Well, Grover's original paper, "Quantum mechanics helps in searching for a needle in a haystack" clearly states, it assumes that C(S) can be evaluated in a constant time. Grover's search is not concerned about the implementability, but the polynomial reduction in what's called a query complexity (how many times you consult the oracle, like a classical database)
In fact, the concept of oracle in computing was proposed by Alan Turing to describe constructs for which a description on a UTM might not be realizable (Wikipedia). It is in some sense magical.
But of course, coming back to your question, how do we then actually make the circuit for Grover search (or any oracular) algorithm? Do we need to know the answer in advance to search the result? Well, in some sense you need to. That is exactly what clever improvements on Grover search tries to work on, such that, we need not know the exact answer in advance, but some properties of it. Let me illustrate with an example.
For the pattern recognition problem using Grover's search, if I have 4 patterns on 2 qubits (00, 01, 10, 11) and I want to mark and amplify 11, the diagonal of my oracle unitary should be like (1,1,1,-1) to take care of the pi phase shift for the solution. So, for this simple implementation, for construction the unitary, you need to know the full answer in advance.

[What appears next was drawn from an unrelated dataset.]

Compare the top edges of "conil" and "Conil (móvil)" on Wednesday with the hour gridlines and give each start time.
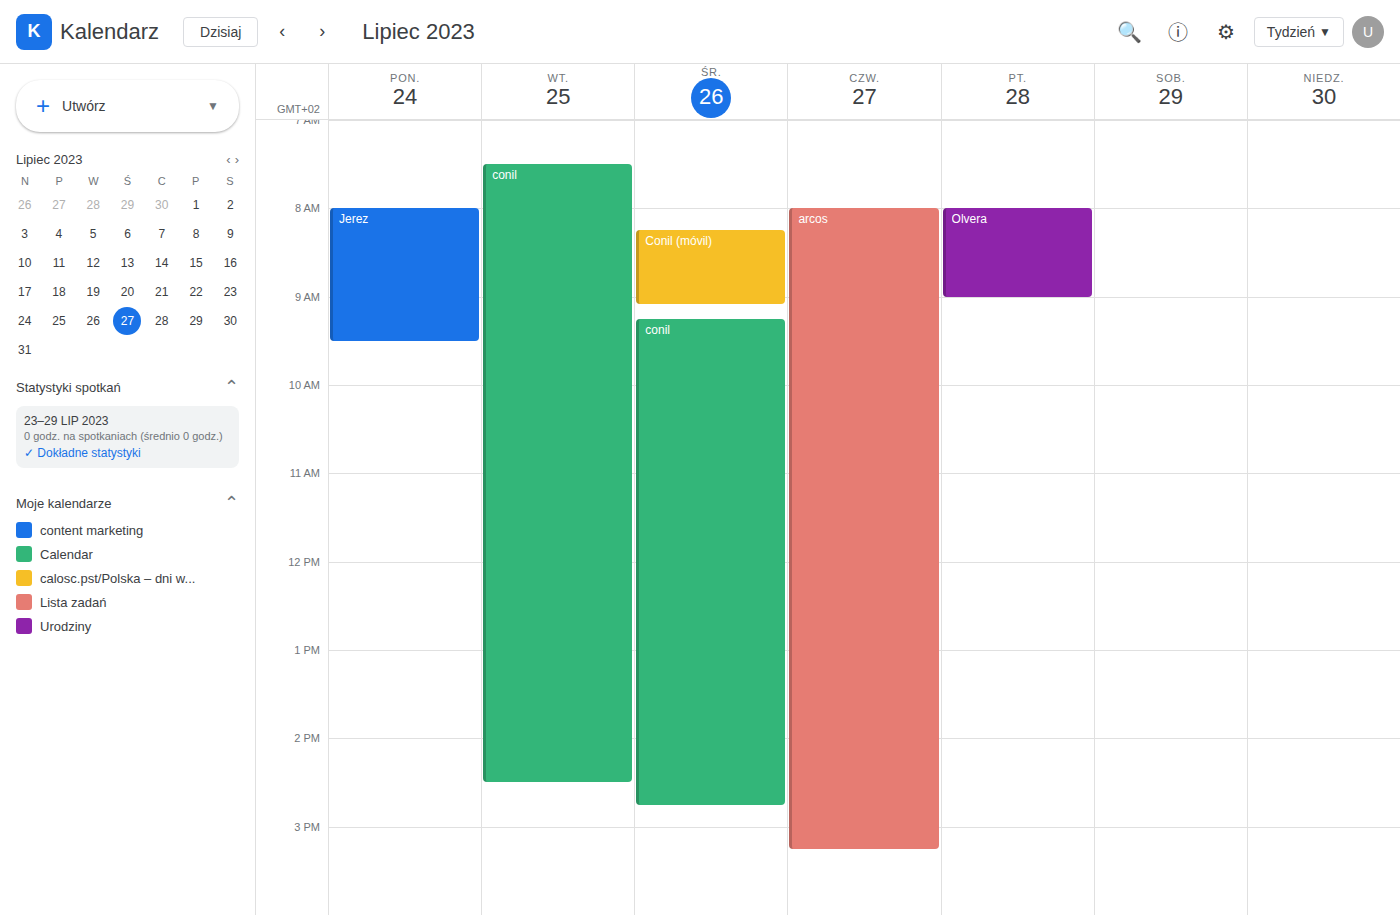
"conil": 9:15 AM, neither: a quarter of the way from the 9 AM line to the 10 AM line. "Conil (móvil)": 8:15 AM, neither: a quarter of the way from the 8 AM line to the 9 AM line.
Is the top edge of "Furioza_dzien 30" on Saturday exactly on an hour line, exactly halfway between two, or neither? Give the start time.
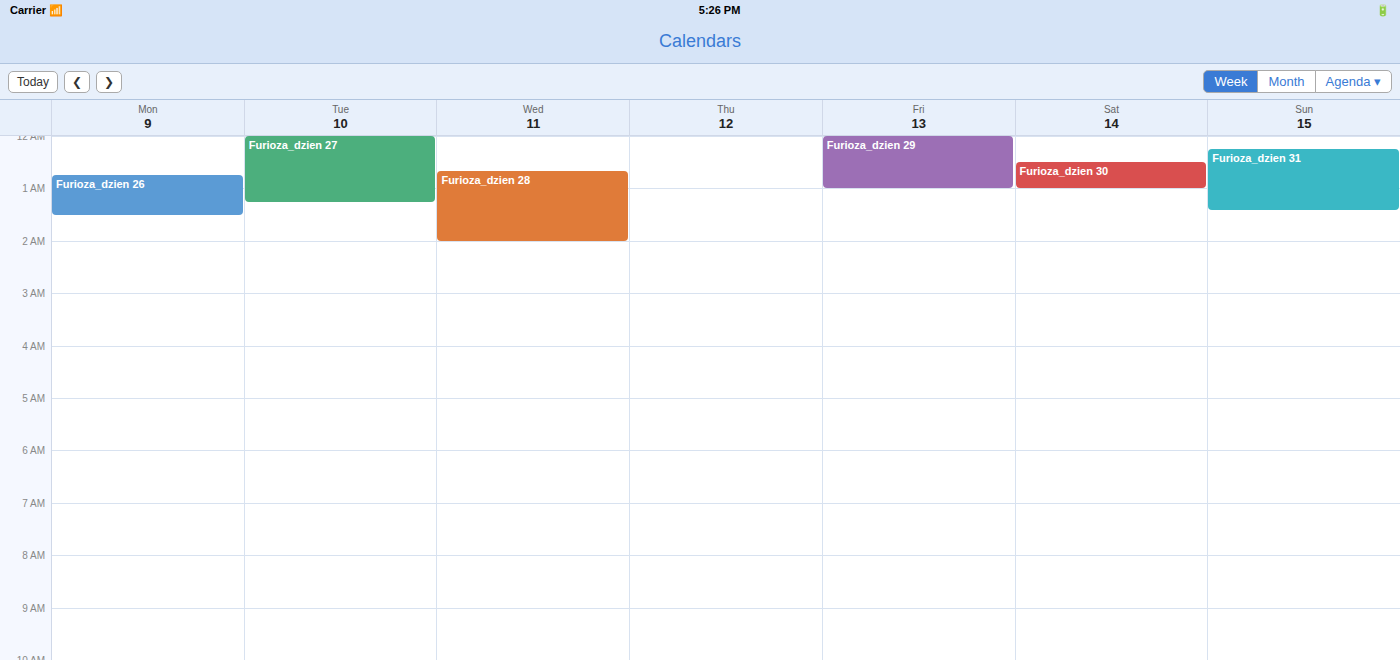
00:30 -- halfway between the 00:00 and 01:00 lines.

A clever improvement of pattern completion if given in the paper "Quantum pattern matching" by Mateas and Omar. In essence, it constructs as many fixed oracles as there are alphabets in the set. So for our binary string, there will be an oracle which marks out all 1s, and another that marks out all 0s. The oracles are invoked conditionally based on what I want to search. If I want to search 11, I call oracle 1 on the LSqubit, and oracle 1 again on the MSqubit. By the first oracle, I would amplify the states (01, 11), i.e. states with LSQ as 1, and in the 2nd call, it would amplify (10, 11). So as you see, 11 is the only state that gets amplified twice, ending in a higher measurement probability. Though the compiled quantum circuit would change based on what my input search pattern is, a high-level description of the quantum algorithm remains the same. You can think of the oracles as function calls based on a switch case of the alphabet set invoked for each character in the search string.